Segment Start: Entries shown

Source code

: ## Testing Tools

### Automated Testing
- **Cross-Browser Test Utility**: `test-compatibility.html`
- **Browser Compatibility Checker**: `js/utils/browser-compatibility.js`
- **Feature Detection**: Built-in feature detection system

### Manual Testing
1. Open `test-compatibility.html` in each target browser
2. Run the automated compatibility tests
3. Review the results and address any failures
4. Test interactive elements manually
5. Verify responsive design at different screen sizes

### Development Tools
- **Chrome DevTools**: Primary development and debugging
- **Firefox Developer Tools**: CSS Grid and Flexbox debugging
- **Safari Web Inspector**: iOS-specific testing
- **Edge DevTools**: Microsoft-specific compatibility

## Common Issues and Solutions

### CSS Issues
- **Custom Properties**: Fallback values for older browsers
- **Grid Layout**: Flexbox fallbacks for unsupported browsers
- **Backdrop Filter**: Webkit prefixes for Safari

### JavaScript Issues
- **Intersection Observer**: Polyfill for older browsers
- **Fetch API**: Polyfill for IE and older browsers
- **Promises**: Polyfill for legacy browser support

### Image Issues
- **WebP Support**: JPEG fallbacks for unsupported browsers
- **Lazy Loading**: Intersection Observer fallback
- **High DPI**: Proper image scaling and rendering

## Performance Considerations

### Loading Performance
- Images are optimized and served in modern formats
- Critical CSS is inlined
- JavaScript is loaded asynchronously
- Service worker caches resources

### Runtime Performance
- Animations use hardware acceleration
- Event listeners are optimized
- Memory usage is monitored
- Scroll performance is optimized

Segment End: Entries shown

# Problem to solve
Return the source data above verbatim, keeping every line as it appears.

# Written reply
Source code

: ## Testing Tools

### Automated Testing
- **Cross-Browser Test Utility**: `test-compatibility.html`
- **Browser Compatibility Checker**: `js/utils/browser-compatibility.js`
- **Feature Detection**: Built-in feature detection system

### Manual Testing
1. Open `test-compatibility.html` in each target browser
2. Run the automated compatibility tests
3. Review the results and address any failures
4. Test interactive elements manually
5. Verify responsive design at different screen sizes

### Development Tools
- **Chrome DevTools**: Primary development and debugging
- **Firefox Developer Tools**: CSS Grid and Flexbox debugging
- **Safari Web Inspector**: iOS-specific testing
- **Edge DevTools**: Microsoft-specific compatibility

## Common Issues and Solutions

### CSS Issues
- **Custom Properties**: Fallback values for older browsers
- **Grid Layout**: Flexbox fallbacks for unsupported browsers
- **Backdrop Filter**: Webkit prefixes for Safari

### JavaScript Issues
- **Intersection Observer**: Polyfill for older browsers
- **Fetch API**: Polyfill for IE and older browsers
- **Promises**: Polyfill for legacy browser support

### Image Issues
- **WebP Support**: JPEG fallbacks for unsupported browsers
- **Lazy Loading**: Intersection Observer fallback
- **High DPI**: Proper image scaling and rendering

## Performance Considerations

### Loading Performance
- Images are optimized and served in modern formats
- Critical CSS is inlined
- JavaScript is loaded asynchronously
- Service worker caches resources

### Runtime Performance
- Animations use hardware acceleration
- Event listeners are optimized
- Memory usage is monitored
- Scroll performance is optimized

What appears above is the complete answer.